Dukung UMKM, Ritel Online Seharusnya Dilarang Jualan Cross Border Commerce
Liputan6.com Jenis Media: Ekonomi
Liputan6.com, Jakarta Penjualan produk lokal yang dilakukan lewat lapak digital, baik e-commerce maupun social commerce disinyalir relatif terbatas. Barang yang dijajakan di lapak online lebih banyak disokong oleh produk asing. Salah satu indikasinya impor barang konsumsi terus mengalami peningkatan sejak 2015 hingga kini.
Berdasarkan data Institute for Development of Economic and Finance (INDEF), sebanyak 74 persen produk yang dijual di lapak online tidak diproduksi sendiri. Hal ini turut mendorong impor barang konsumsi terus mengalami peningkatan setelah e-commerce boom pada 2015-2016 dan di saat pandemi. Bahkan, dalam dua tahun lalu, peningkatan impor barang konsumsi mencapai sekitar 20 persen dibandingkan pada 2020.
INDEF juga melaporkan jika produk lokal terus mengalami ancaman dari produk impor, khususnya produk asal Cina. Produk kecantikan dan perawatan diri asal Cina, misalnya Skintific dan The Originote pada awal 2023 sudah mulai menyalip merek asli Indonesia seperti Scarlett dan Ms Glow. Padahal, di Mei 2022 penjualan kedua merek asal Cina masih sangat jauh dibanding merek lokal.

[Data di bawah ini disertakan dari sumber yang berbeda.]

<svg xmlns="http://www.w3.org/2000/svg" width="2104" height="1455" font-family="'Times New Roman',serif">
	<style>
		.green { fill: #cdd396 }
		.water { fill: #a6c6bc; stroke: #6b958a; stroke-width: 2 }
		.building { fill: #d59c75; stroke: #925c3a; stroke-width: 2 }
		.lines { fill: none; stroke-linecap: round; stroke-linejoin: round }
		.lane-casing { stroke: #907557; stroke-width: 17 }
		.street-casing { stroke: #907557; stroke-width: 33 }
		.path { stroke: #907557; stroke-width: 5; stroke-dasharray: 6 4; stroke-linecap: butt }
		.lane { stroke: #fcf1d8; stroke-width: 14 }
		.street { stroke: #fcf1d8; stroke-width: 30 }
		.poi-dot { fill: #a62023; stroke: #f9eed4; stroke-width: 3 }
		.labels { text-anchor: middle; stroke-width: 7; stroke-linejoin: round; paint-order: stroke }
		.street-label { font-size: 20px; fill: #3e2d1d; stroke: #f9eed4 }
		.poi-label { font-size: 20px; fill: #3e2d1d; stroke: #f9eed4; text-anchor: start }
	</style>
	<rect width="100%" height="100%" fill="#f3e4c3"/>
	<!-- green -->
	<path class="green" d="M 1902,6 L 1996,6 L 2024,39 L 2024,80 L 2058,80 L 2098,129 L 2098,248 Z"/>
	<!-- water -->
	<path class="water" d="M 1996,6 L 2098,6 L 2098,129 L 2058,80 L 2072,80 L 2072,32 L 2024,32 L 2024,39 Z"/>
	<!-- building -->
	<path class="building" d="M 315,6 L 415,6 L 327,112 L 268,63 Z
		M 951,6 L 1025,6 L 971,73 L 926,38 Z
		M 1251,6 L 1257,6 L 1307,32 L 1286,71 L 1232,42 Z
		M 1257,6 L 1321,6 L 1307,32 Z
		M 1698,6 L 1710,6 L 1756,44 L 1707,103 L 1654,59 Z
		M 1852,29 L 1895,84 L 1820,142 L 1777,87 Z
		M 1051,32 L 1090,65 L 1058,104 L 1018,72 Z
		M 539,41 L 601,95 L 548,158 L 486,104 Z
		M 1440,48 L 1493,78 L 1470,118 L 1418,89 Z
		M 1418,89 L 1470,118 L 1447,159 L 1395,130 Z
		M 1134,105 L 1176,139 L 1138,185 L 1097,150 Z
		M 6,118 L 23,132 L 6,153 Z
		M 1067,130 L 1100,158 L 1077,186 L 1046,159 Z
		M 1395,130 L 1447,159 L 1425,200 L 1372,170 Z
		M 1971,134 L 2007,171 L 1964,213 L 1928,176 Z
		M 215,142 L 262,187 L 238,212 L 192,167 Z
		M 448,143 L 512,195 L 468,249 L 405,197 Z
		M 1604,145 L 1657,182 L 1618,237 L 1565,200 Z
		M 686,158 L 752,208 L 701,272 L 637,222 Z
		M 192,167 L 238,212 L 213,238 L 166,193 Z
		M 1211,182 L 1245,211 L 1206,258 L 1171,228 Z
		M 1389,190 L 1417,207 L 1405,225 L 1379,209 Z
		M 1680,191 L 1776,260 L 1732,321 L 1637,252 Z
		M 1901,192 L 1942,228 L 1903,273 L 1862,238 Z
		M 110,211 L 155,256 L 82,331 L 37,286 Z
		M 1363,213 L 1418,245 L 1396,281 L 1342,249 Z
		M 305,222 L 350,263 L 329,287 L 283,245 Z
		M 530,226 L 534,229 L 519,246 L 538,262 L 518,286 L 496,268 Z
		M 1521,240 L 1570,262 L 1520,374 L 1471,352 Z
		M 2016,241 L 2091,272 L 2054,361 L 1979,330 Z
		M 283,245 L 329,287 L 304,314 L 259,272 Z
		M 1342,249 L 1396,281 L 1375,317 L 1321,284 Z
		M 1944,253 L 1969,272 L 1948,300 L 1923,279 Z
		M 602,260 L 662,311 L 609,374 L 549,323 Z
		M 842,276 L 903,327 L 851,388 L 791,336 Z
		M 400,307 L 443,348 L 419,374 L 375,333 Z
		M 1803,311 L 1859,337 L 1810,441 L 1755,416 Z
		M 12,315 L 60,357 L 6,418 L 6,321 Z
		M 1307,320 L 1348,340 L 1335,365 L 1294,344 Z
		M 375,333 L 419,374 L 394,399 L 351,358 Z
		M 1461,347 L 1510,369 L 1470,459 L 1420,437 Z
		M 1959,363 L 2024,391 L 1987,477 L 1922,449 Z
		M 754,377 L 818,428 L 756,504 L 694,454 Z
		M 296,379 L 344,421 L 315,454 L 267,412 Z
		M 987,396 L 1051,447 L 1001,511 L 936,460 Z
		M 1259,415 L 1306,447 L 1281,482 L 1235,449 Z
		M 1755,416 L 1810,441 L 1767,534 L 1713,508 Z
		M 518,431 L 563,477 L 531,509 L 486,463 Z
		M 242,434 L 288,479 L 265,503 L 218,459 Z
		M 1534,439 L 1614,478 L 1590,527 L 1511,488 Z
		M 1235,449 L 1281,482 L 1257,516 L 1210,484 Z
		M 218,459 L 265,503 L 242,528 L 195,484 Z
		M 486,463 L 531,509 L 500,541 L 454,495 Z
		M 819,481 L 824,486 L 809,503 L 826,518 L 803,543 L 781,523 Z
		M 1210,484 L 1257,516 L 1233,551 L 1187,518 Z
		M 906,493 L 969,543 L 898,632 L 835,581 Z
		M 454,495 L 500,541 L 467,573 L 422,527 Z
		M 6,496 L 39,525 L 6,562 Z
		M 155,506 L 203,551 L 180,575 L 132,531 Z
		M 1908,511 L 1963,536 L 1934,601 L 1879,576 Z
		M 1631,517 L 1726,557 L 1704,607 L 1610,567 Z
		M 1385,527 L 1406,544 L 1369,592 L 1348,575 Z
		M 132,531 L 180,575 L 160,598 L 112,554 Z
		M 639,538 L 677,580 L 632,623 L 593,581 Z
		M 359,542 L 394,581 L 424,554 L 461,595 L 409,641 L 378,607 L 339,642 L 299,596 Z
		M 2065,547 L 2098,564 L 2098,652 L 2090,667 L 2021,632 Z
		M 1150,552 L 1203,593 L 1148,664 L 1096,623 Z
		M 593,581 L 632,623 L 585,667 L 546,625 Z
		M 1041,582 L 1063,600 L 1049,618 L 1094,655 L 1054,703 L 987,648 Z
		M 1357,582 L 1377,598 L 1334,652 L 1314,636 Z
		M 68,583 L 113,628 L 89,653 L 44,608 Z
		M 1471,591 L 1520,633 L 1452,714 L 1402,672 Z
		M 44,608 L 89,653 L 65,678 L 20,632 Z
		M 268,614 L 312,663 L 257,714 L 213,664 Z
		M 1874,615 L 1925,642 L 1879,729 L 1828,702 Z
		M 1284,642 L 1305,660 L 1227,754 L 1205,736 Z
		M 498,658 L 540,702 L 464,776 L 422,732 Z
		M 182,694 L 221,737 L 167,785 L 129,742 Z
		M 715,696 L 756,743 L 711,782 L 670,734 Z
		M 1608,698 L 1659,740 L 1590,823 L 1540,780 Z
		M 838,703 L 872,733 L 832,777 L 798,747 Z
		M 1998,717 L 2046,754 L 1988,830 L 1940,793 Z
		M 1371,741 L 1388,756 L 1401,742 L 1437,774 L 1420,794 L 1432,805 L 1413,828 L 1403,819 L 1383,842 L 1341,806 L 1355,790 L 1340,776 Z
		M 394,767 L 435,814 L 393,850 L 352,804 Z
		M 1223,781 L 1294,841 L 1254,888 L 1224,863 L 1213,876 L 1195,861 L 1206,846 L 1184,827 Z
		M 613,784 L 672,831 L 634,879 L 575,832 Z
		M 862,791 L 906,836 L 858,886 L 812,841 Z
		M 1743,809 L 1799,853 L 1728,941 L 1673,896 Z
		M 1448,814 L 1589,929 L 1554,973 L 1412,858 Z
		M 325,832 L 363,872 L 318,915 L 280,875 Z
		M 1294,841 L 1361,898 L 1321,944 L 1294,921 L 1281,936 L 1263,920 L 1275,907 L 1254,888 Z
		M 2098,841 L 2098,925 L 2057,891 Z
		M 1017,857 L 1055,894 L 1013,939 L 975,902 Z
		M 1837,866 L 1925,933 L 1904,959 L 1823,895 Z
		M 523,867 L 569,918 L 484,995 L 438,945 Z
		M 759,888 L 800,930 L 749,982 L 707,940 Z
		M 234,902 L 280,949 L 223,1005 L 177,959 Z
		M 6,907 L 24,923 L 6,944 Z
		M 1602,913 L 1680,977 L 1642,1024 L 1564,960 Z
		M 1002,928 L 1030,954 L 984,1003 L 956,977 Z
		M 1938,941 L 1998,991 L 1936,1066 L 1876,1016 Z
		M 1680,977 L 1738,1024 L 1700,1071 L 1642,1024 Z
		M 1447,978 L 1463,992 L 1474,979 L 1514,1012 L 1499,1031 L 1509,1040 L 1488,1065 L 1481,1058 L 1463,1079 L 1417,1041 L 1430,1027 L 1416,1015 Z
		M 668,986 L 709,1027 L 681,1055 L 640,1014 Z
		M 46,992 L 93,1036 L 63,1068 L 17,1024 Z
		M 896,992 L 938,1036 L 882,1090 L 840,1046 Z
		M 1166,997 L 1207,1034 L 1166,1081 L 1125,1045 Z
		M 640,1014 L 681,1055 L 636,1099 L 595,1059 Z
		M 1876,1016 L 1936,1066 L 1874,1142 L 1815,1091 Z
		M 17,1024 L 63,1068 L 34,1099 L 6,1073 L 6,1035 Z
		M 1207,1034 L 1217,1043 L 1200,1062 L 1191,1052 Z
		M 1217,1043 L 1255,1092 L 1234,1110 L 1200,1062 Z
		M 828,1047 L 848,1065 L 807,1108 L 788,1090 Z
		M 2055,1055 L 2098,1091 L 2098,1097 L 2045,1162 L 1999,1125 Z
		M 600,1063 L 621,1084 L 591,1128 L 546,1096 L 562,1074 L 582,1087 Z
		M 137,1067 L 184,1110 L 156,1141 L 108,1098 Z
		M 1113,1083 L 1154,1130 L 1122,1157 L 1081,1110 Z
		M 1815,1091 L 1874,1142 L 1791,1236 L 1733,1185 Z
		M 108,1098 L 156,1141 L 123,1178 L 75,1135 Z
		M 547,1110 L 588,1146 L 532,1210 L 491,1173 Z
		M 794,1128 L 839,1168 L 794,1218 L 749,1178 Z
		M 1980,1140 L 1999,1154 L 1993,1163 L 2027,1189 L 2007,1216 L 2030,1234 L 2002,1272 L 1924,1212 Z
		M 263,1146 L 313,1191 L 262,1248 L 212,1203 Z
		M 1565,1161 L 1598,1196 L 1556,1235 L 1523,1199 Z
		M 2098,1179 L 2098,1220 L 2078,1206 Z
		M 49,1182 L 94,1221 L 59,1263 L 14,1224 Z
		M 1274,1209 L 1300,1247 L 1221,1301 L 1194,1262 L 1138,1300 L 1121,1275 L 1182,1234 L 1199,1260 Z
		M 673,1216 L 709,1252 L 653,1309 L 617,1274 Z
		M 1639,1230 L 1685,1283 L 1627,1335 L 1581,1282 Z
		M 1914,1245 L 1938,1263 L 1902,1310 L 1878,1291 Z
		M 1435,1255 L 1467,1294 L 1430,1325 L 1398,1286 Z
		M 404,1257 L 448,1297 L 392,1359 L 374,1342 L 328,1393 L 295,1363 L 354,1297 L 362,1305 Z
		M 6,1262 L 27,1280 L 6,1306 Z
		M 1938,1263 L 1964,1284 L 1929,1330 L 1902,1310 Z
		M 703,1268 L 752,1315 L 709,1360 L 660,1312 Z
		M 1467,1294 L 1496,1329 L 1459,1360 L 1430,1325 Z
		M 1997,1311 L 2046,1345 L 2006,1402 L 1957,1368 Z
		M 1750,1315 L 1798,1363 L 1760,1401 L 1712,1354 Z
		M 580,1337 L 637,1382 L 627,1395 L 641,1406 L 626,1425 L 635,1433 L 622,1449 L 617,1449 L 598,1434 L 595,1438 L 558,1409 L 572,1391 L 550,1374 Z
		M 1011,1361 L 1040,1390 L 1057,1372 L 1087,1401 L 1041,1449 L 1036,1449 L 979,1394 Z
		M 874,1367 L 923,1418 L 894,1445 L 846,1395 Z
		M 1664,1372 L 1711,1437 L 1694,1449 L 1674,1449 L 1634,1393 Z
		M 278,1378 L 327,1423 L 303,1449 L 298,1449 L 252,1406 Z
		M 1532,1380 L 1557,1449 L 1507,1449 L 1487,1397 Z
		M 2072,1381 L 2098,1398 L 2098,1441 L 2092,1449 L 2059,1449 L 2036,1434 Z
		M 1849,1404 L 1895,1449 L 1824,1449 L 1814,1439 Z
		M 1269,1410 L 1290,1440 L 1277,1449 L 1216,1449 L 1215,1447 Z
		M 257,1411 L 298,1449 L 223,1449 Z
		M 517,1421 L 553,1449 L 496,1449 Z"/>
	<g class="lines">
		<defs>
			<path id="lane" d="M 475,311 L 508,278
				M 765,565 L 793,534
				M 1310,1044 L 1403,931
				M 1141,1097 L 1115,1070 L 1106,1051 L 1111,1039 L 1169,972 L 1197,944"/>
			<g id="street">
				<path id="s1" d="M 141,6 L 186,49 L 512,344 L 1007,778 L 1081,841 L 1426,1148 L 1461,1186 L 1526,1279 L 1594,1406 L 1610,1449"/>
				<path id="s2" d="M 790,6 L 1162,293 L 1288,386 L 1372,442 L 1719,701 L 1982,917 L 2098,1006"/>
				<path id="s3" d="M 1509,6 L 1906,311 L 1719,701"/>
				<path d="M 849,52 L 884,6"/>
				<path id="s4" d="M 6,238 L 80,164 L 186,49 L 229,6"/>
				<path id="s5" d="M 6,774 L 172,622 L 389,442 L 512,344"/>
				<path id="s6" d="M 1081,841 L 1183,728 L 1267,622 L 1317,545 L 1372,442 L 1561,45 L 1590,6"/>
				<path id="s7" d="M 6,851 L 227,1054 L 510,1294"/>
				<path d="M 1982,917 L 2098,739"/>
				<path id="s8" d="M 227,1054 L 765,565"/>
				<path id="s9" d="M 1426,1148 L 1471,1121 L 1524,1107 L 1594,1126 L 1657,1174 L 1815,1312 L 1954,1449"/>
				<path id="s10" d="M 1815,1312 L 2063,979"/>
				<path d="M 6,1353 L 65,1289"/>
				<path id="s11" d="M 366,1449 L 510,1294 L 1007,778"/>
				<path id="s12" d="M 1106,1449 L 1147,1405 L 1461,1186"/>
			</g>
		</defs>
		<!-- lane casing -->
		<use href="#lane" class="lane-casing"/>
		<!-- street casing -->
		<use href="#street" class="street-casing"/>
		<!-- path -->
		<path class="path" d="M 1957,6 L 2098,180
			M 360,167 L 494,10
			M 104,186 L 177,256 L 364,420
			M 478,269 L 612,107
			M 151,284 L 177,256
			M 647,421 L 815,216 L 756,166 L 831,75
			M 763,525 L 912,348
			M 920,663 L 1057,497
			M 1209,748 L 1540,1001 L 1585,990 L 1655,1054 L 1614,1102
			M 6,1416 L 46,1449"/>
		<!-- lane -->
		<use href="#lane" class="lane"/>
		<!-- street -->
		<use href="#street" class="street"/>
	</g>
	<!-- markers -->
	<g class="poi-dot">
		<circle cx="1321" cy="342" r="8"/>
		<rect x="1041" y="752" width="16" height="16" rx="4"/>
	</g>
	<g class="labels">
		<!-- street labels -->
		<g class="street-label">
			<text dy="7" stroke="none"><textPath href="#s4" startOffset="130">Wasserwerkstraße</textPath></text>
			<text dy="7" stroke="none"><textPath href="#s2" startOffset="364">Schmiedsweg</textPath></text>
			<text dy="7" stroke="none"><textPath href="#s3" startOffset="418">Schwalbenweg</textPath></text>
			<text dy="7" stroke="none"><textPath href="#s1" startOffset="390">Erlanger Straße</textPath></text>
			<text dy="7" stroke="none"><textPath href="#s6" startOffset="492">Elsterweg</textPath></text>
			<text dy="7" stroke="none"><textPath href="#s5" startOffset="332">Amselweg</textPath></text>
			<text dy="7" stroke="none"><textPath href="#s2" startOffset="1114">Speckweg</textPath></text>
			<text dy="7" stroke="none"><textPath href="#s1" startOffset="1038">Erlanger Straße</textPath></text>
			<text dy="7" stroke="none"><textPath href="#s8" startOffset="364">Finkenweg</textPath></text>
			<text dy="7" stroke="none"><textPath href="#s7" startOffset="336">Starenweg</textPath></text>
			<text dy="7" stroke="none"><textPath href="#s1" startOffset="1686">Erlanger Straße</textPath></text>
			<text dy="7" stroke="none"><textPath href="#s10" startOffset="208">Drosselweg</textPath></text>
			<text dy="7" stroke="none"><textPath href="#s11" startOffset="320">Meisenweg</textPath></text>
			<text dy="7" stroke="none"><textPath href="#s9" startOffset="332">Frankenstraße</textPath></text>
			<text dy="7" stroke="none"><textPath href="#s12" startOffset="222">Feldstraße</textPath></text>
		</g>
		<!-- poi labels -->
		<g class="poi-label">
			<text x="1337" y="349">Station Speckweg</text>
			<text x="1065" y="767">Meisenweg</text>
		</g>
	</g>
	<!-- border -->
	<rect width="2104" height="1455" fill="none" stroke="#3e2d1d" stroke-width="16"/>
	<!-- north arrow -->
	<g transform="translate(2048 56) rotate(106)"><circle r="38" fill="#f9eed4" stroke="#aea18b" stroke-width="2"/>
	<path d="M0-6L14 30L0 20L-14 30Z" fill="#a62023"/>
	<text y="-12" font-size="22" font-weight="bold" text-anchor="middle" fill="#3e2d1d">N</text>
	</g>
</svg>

Peneliti Center of Digital Economy and SMEs INDEF Izzudin Al Farras, mengungkapkan hal itu bisa terjadi karena beberapa faktor, di antaranya karena produk asal Cina tersebut selalu ada dibagian flash sale di TikTok yang mudah dilihat oleh pengguna. Tak hanya itu, iklan produk kecantikan dan perawatan diri asal Cina ini juga selalu muncul atau For Your Page (FYP) meski pengguna tidak mencari produk tersebut.
3 Hal yang Perlu DiaturMenanggapi hal itu, Menteri Koperasi dan UKM Teten Masduki mengatakan, ada tiga hal yang perlu diatur oleh pemerintah agar produk lokal, khususnya produk UMKM bisa juara di pasar digital Indonesia. Pertama, melarang penjualan ritel online lewat cross border commerce.
"Ritel dari luar negeri tidak boleh lagi menjual produknya langsung ke konsumen. Mereka harus masuk lewat mekanisme impor biasa terlebih dahulu, setelah itu baru boleh menjual barangnya di pasar digital Indonesia. Kalau mereka langsung menjual produknya ke konsumen, UMKM Indonesia pasti tidak bisa bersaing karena UMKM kita harus mengurus izin edar, SNI, sertifikasi halal dan lain sebagainya," kata Teten, di Jakarta, Jumat (28/7/2023).